As mobile phones become ubiquitous, high-frequency smartphone positioning data are increasingly being used by researchers studying the mobility patterns of individuals as they go about their daily routines and the consequences of these patterns for health, behavioral, and other outcomes. A complex data pipeline underlies empirical research leveraging mobile phone tracking data. A key component of this pipeline is transforming raw, time-stamped positions into analysis-ready data objects, typically space-time "trajectories." In this paper, we break down a key portion of the data analysis pipeline underlying the Adolescent Health and Development in Context (AHDC) Study, a large-scale, longitudinal study of youth residing in the Columbus, OH metropolitan area.

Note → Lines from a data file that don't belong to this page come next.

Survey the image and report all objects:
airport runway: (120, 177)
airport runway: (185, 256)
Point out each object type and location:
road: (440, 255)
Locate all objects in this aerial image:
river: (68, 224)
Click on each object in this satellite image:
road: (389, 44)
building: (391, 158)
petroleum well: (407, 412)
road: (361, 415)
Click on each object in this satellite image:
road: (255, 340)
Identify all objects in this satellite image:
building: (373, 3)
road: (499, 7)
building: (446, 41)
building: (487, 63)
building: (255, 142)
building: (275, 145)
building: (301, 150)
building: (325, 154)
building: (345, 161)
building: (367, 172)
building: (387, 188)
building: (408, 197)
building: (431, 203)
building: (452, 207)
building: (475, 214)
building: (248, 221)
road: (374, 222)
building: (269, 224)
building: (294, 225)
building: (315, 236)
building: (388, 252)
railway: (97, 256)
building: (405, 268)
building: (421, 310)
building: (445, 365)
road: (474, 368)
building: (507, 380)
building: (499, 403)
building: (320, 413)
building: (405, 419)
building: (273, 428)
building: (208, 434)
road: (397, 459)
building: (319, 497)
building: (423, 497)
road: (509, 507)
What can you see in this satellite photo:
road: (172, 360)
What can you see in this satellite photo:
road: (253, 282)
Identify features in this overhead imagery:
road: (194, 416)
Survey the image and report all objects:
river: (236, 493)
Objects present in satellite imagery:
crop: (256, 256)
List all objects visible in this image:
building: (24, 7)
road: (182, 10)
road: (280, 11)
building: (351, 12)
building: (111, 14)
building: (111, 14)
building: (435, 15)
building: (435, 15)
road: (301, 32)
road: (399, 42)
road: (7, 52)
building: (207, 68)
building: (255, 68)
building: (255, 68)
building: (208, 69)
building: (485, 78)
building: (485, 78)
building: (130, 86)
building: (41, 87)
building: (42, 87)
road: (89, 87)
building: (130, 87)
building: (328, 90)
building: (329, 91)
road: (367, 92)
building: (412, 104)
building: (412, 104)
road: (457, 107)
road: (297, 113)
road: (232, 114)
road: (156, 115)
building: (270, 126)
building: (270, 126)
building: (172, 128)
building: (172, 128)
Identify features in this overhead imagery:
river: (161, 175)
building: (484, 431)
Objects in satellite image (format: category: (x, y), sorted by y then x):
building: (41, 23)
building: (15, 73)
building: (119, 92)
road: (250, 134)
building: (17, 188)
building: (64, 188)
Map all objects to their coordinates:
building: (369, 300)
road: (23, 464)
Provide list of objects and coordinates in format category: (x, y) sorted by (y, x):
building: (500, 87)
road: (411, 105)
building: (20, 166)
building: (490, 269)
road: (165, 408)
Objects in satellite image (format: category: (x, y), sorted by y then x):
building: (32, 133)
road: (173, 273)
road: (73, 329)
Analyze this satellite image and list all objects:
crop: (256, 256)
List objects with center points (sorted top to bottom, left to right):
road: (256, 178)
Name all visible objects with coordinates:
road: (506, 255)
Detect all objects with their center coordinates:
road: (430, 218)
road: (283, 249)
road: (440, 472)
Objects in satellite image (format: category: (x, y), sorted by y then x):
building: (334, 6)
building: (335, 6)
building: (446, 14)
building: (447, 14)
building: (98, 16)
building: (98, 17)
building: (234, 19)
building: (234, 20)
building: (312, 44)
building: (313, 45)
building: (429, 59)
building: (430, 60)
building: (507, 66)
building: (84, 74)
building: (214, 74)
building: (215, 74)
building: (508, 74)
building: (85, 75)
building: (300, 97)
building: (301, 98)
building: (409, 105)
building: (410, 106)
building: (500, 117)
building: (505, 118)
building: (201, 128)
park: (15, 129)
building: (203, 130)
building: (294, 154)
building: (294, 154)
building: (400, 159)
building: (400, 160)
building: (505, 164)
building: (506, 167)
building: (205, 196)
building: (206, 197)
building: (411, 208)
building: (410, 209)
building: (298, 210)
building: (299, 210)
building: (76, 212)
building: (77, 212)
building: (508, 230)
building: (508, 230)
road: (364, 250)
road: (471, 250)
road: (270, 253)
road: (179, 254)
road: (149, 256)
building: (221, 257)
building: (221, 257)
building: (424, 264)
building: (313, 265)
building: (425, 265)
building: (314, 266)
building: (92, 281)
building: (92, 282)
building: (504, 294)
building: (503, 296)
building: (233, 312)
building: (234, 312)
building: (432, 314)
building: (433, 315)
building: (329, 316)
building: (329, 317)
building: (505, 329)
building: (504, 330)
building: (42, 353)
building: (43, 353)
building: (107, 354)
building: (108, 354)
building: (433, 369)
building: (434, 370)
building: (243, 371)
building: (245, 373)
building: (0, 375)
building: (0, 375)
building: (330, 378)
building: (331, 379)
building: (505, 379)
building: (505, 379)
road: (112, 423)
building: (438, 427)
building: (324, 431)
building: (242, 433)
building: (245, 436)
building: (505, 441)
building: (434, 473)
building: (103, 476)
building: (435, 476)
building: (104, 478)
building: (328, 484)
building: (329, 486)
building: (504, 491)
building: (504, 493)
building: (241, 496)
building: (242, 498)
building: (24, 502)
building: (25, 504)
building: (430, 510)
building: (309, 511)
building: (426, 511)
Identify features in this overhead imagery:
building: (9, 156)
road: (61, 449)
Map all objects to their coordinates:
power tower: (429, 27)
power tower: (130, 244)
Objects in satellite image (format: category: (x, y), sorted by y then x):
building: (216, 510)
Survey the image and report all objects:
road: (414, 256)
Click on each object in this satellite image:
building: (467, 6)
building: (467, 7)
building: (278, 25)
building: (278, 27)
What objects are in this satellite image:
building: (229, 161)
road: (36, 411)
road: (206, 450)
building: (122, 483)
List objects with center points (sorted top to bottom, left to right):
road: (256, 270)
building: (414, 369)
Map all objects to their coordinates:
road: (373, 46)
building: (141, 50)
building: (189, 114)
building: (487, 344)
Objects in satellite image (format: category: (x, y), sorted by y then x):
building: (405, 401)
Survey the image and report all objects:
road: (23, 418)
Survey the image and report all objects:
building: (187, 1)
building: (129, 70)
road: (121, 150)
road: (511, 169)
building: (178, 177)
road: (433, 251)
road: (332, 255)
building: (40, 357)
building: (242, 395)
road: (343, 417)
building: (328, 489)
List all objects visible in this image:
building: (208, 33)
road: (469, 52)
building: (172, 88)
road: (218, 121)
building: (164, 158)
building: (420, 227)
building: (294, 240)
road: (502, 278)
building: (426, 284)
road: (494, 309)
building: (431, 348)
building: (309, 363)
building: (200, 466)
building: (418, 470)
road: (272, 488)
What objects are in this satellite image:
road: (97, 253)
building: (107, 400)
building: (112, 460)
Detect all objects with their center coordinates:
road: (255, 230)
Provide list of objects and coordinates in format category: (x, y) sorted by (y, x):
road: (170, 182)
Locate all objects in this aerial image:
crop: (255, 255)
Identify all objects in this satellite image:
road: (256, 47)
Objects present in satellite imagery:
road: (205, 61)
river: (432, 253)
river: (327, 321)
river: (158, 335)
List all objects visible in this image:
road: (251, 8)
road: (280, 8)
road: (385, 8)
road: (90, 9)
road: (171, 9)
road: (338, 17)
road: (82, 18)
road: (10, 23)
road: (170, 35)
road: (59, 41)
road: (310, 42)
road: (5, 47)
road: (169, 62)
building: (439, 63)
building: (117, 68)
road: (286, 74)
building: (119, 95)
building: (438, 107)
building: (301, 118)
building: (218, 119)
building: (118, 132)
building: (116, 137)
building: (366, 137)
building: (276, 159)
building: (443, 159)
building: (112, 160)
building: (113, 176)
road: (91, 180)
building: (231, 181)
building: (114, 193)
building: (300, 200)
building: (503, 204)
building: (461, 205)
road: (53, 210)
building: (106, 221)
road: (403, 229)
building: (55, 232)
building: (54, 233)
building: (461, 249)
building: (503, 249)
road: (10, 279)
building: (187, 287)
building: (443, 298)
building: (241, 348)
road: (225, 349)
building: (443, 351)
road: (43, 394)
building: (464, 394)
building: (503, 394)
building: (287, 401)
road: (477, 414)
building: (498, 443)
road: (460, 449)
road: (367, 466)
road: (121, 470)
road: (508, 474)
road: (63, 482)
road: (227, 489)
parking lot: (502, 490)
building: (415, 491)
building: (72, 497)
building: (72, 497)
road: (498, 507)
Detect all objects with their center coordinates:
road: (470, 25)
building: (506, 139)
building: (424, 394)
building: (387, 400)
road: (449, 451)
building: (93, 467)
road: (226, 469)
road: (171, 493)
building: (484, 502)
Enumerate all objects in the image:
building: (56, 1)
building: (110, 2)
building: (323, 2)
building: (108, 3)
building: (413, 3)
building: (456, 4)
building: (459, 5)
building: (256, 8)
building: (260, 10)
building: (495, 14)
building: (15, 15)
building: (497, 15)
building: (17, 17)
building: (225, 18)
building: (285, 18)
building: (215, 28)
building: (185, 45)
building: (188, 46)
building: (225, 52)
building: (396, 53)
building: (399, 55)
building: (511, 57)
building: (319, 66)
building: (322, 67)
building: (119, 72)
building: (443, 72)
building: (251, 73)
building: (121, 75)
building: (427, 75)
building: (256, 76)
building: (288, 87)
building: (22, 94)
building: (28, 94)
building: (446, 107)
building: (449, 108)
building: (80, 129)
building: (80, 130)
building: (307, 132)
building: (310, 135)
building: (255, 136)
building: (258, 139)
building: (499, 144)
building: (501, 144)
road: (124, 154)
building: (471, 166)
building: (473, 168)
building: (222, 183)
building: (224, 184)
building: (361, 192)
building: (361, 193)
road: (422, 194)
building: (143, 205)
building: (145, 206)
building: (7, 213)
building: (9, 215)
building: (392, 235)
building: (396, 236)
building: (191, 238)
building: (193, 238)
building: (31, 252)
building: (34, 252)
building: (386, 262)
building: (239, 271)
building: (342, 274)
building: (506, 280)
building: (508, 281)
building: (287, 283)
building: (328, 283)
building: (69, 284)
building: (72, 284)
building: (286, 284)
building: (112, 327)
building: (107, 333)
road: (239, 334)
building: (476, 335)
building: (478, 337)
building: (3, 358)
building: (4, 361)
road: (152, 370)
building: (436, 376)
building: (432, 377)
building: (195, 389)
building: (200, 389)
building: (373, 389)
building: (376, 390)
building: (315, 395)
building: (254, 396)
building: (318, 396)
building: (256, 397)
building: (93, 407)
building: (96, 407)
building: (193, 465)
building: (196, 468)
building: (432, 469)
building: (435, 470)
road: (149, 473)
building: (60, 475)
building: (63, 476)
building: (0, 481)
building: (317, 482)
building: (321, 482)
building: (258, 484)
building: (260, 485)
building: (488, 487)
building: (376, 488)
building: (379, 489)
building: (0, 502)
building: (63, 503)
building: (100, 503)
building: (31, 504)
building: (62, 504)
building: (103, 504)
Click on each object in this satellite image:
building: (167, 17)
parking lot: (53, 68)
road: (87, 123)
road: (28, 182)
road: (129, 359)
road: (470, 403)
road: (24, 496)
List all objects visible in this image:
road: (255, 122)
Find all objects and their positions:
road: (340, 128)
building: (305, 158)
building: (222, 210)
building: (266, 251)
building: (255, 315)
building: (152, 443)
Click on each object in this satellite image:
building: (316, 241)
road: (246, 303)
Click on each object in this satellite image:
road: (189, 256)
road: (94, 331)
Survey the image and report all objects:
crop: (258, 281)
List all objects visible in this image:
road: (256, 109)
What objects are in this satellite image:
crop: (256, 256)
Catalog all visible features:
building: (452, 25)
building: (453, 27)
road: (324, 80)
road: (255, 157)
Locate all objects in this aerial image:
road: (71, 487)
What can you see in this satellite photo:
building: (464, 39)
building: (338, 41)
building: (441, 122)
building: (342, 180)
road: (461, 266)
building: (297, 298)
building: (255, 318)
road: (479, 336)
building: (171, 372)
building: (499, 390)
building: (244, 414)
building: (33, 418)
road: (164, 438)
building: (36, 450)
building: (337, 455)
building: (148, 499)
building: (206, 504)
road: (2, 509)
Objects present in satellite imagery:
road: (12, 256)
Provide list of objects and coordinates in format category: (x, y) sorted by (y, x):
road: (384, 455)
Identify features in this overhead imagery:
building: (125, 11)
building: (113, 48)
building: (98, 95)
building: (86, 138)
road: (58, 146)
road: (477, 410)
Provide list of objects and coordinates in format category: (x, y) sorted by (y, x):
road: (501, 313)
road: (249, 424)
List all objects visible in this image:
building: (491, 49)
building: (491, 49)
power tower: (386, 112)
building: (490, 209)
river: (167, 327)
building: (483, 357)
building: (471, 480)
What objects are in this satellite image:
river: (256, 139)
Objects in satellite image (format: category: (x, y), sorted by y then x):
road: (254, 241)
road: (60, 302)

Recognizing that the bespoke "binning algorithm" used by AHDC researchers resembles a time-series filtering algorithm, we propose a statistical framework - a formal probability model and computational approach to inference - inspired by the binning algorithm for transforming noisy, time-stamped geographic positioning observations into mobility trajectories that capture periods of travel and stability. Our framework, unlike the binning algorithm, allows for formal smoothing via a particle Gibbs algorithm, improving estimation of trajectories as compared to the original binning algorithm. We argue that our framework can be used as a default data processing tool for future mobile-phone tracking studies.